В июле на Орловско-Курской дуге завязалась кровопролитная битва, в результате которой сопротивление немцев было сломлено, и они начали откатываться к Днепру. Перешла в наступление и наша 49-я армия, которая освобождала южную часть Смоленской области и вошла в Белоруссию, продвинувшись к западу на двести пятьдесят километров. В конце сентября на рубеже Чаусы-Горки по реке Проня наше наступление было остановлено. Управление тыла следовало за войсками по маршруту Спас-Демянск, Рославль, Хиславичи, Мстиславль.

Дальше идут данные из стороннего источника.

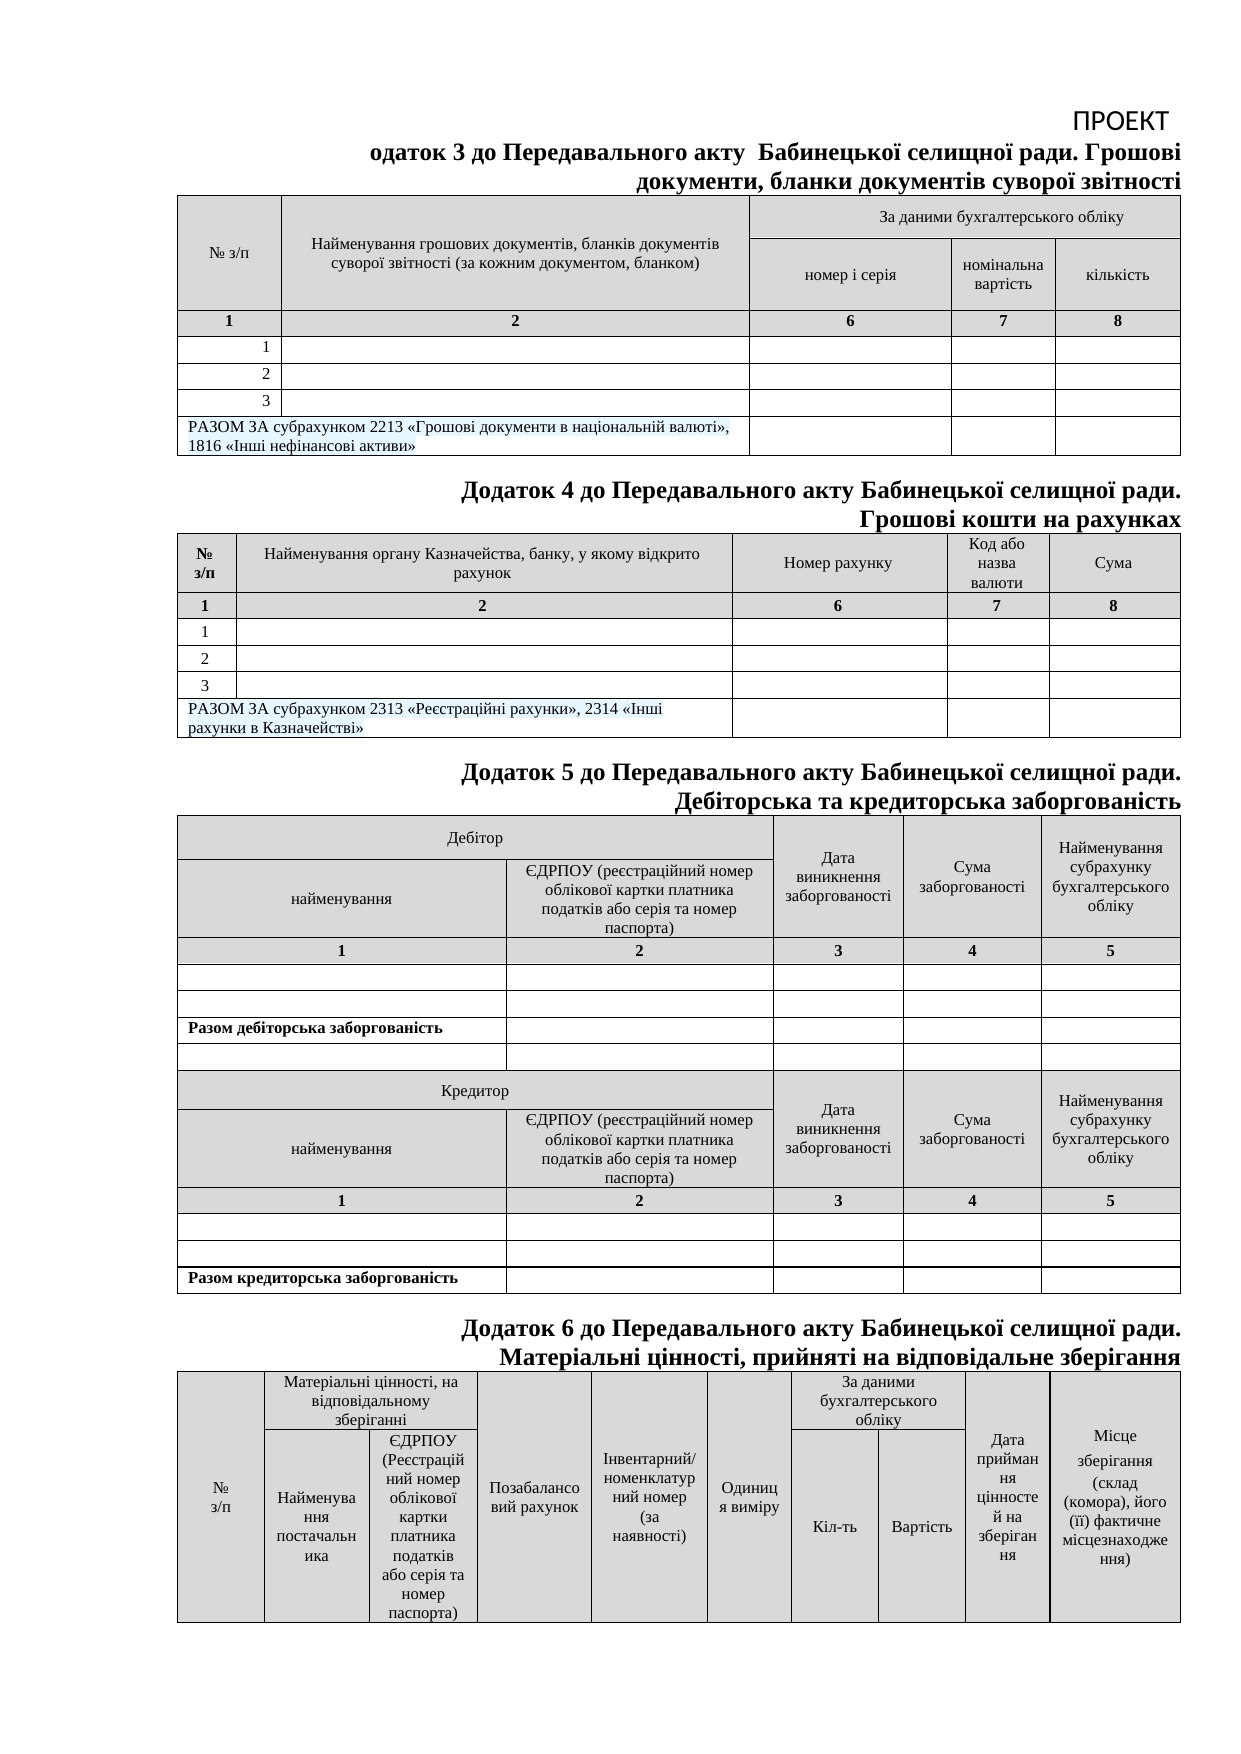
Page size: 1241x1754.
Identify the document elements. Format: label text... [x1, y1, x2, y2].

table_cell 3 [178, 672, 236, 698]
table_cell Кіл-ть [792, 1430, 878, 1622]
table_header Найменування грошових документів, бланків документів суворої звітності (за кожним документом, бланком) [282, 196, 749, 310]
table_cell [774, 1241, 903, 1266]
table_cell [1050, 699, 1180, 737]
table_cell [733, 672, 947, 698]
table_cell найменування [178, 860, 506, 937]
table_cell 3 [774, 1188, 903, 1213]
table_cell [282, 337, 749, 363]
table_cell [1042, 991, 1180, 1017]
table_cell кількість [1056, 239, 1180, 310]
table_cell [904, 1044, 1041, 1070]
table_cell [774, 1214, 903, 1240]
table_cell [507, 991, 773, 1017]
text Матеріальні цінності, прийняті на відповідальне зберігання [177, 1342, 1181, 1371]
table_cell 5 [1042, 1188, 1180, 1213]
table_cell [904, 1241, 1041, 1266]
table_cell 4 [904, 1188, 1041, 1213]
table_cell [904, 991, 1041, 1017]
table_cell [507, 965, 773, 990]
table_cell [1042, 1018, 1180, 1043]
table_cell [774, 965, 903, 990]
table_cell 3 [178, 390, 281, 416]
table_cell [507, 1241, 773, 1266]
table_cell [774, 1018, 903, 1043]
table_cell 6 [733, 593, 947, 618]
table_header Інвентарний/ номенклатурний номер (за наявності) [592, 1372, 707, 1622]
table_header Номер рахунку [733, 534, 947, 592]
table_cell 8 [1050, 593, 1180, 618]
table_cell 1 [178, 619, 236, 645]
table_cell [952, 390, 1055, 416]
table_cell [1042, 1268, 1180, 1293]
table_cell [904, 965, 1041, 990]
table_cell [904, 1268, 1041, 1293]
table_cell [1042, 1044, 1180, 1070]
table_header Позабалансовий рахунок [478, 1372, 591, 1622]
table_cell [1042, 1214, 1180, 1240]
table_cell 5 [1042, 938, 1180, 963]
table_cell РАЗОМ ЗА субрахунком 2313 «Реєстраційні рахунки», 2314 «Інші рахунки в Казначействі» [364, 699, 732, 737]
table_cell 1 [178, 1188, 506, 1213]
table_cell 2 [507, 938, 773, 963]
table_cell 8 [1056, 311, 1180, 336]
table_cell [948, 672, 1049, 698]
table_cell номінальна вартість [952, 239, 1055, 310]
table_cell 7 [948, 593, 1049, 618]
table_cell 3 [774, 938, 903, 963]
table_cell найменування [178, 1110, 506, 1187]
table_cell Кредитор [178, 1071, 773, 1109]
table_header Матеріальні цінності, на відповідальному зберіганні [265, 1372, 477, 1429]
table_cell 1 [178, 938, 506, 963]
table_cell [282, 390, 749, 416]
table_cell Вартість [879, 1430, 965, 1622]
table_cell [1042, 965, 1180, 990]
table_header № з/п [178, 1372, 264, 1622]
table_cell РАЗОМ ЗА субрахунком 2213 «Грошові документи в національній валюті», 1816 «Інші нефінансові активи» [416, 417, 749, 455]
table_header Місце зберігання (склад (комора), його (її) фактичне місцезнаходження) [1051, 1372, 1180, 1622]
text Додаток 6 до Передавального акту Бабинецької селищної ради. [177, 1313, 1181, 1342]
table_header Найменування органу Казначейства, банку, у якому відкрито рахунок [237, 534, 732, 592]
table_cell [1056, 390, 1180, 416]
table_cell [282, 364, 749, 389]
table_cell Дата виникнення заборгованості [774, 1071, 903, 1187]
table_cell [1050, 672, 1180, 698]
table_cell [952, 364, 1055, 389]
table_cell [237, 646, 732, 671]
table_header № з/п [178, 196, 281, 310]
table_cell [774, 991, 903, 1017]
table_cell Разом дебіторська заборгованість [178, 1018, 506, 1043]
table_header Сума [1050, 534, 1180, 592]
table_cell Найменування субрахунку бухгалтерського обліку [1042, 1071, 1180, 1187]
table_cell номер і серія [750, 239, 951, 310]
table_cell [733, 699, 947, 737]
text одаток 3 до Передавального акту Бабинецької селищної ради. Грошові документи, бланки документів суворої звітності [177, 137, 1181, 195]
table_cell 2 [282, 311, 749, 336]
table_cell Найменування постачальника [265, 1430, 369, 1622]
text Грошові кошти на рахунках [177, 504, 1181, 533]
table_header Найменування субрахунку бухгалтерського обліку [1042, 816, 1180, 937]
table_cell [774, 1268, 903, 1293]
table_cell [178, 1044, 506, 1070]
table_header Дата приймання цінностей на зберігання [966, 1372, 1049, 1622]
table_cell 4 [904, 938, 1041, 963]
table_cell Сума заборгованості [904, 1071, 1041, 1187]
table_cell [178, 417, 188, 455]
table_cell 2 [178, 646, 236, 671]
table_header № з/п [178, 534, 236, 592]
table_cell 1 [178, 593, 236, 618]
table_cell [750, 337, 951, 363]
table_cell [237, 619, 732, 645]
table_header Дебітор [178, 816, 773, 859]
table_cell [774, 1044, 903, 1070]
table_cell ЄДРПОУ (реєстраційний номер облікової картки платника податків або серія та номер паспорта) [507, 1110, 773, 1187]
table_cell [952, 337, 1055, 363]
table_cell [1056, 337, 1180, 363]
table_cell [948, 646, 1049, 671]
table_header Дата виникнення заборгованості [774, 816, 903, 937]
table_cell [507, 1044, 773, 1070]
table_cell [237, 672, 732, 698]
text Додаток 5 до Передавального акту Бабинецької селищної ради. [177, 757, 1181, 786]
table_cell [733, 619, 947, 645]
table_cell [904, 1018, 1041, 1043]
table_cell [1050, 619, 1180, 645]
table_cell 7 [952, 311, 1055, 336]
table_header Одиниця виміру [708, 1372, 791, 1622]
table_cell [952, 417, 1055, 455]
table_cell [750, 417, 951, 455]
table_cell [948, 699, 1049, 737]
table_cell [1056, 417, 1180, 455]
text Дебіторська та кредиторська заборгованість [177, 786, 1181, 815]
table_cell [948, 619, 1049, 645]
table_cell ЄДРПОУ (Реєстраційний номер облікової картки платника податків або серія та номер паспорта) [370, 1430, 477, 1622]
table_cell Разом кредиторська заборгованість [178, 1268, 506, 1293]
table_cell 1 [178, 337, 281, 363]
table_cell [1050, 646, 1180, 671]
table_cell [750, 364, 951, 389]
table_cell 6 [750, 311, 951, 336]
table_cell [904, 1214, 1041, 1240]
table_cell ЄДРПОУ (реєстраційний номер облікової картки платника податків або серія та номер паспорта) [507, 860, 773, 937]
table_cell [750, 390, 951, 416]
table_cell [507, 1018, 773, 1043]
table_header Сума заборгованості [904, 816, 1041, 937]
table_cell [1056, 364, 1180, 389]
table_cell [178, 1214, 506, 1240]
table_cell 2 [237, 593, 732, 618]
table_cell [507, 1268, 773, 1293]
table_cell 2 [507, 1188, 773, 1213]
table_cell 2 [178, 364, 281, 389]
table_cell [178, 991, 506, 1017]
table_cell 1 [178, 311, 281, 336]
text Додаток 4 до Передавального акту Бабинецької селищної ради. [177, 476, 1181, 504]
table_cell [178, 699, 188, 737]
table_header За даними бухгалтерського обліку [792, 1372, 965, 1429]
table_cell [507, 1214, 773, 1240]
table_header За даними бухгалтерського обліку [750, 196, 1180, 237]
table_cell [178, 1241, 506, 1266]
table_cell [733, 646, 947, 671]
table_cell [178, 965, 506, 990]
table_header Код або назва валюти [948, 534, 1049, 592]
table_cell [1042, 1241, 1180, 1266]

Остановились в какой-то большой белорусской деревне, где нас и застала зима.
Жизнь продолжалась. Постепенно менялся и наш коллектив. Терапевтом стал работать Ковалевский - белорус, человек скромный, покладистый и услужливый.
Мушников ездил в отпуск в Ростов и привез оттуда свою жену Галину Федоровну, с которой у меня установились приятельские отношения. Я помню, с каким ужасом и слезами на глазах она говорила мне:
- Вы знаете, у Розы от моего мужа будет ребенок.
Сама же она очень боялась забеременеть, и когда это случилось уже после окончания войны (мы стояли тогда в Лигнице), она приняла все меры, чтобы от ребенка избавиться.
Когда положение Розы стало слишком заметно, ее отправили рожать в Москву, а вместо нее машинисткой отдела стала работать Галина Федоровна. Надо сказать, что она не была женщиной таких уж строгих правил. Как-то она даже предложила себя мне, на что я полушутя-полусерьезно ответил:
- Ну что вы, Галина Федоровна, как же после этого я буду Ивану Павловичу в глаза смотреть?
Я не могу утверждать, что она была в связи с Шаминым; но помню, как Мушников однажды приревновал ее к нему и ночью бил ее, а она все вскрикивала: "Ах, Ваня! Не надо, Ваня!" и после этого ходила разукрашенная синяками.